┌────────

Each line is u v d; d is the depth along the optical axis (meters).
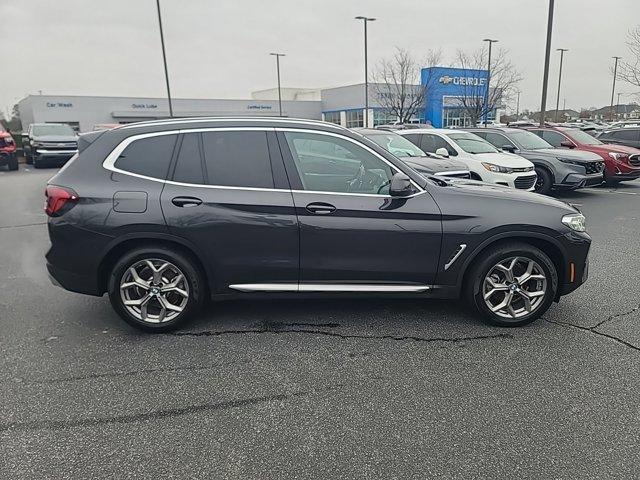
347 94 53.88
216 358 3.63
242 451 2.62
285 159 3.93
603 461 2.50
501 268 4.04
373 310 4.49
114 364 3.56
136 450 2.63
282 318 4.33
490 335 3.97
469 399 3.07
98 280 3.94
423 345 3.81
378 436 2.73
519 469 2.46
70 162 3.98
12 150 19.44
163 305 4.02
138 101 49.66
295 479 2.41
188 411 2.98
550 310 4.47
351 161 3.99
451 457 2.55
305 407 3.01
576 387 3.19
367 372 3.41
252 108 55.28
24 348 3.82
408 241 3.92
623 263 5.96
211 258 3.90
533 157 11.58
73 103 46.88
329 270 3.95
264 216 3.85
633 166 12.78
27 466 2.50
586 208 10.12
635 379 3.28
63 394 3.17
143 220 3.80
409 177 3.98
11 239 7.69
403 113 42.00
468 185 4.40
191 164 3.91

└────────

Exactly the lines from the one with "635 379 3.28" through the last line of the listing above must make up your answer.

→ **Exercise output**:
635 379 3.28
63 394 3.17
143 220 3.80
409 177 3.98
11 239 7.69
403 113 42.00
468 185 4.40
191 164 3.91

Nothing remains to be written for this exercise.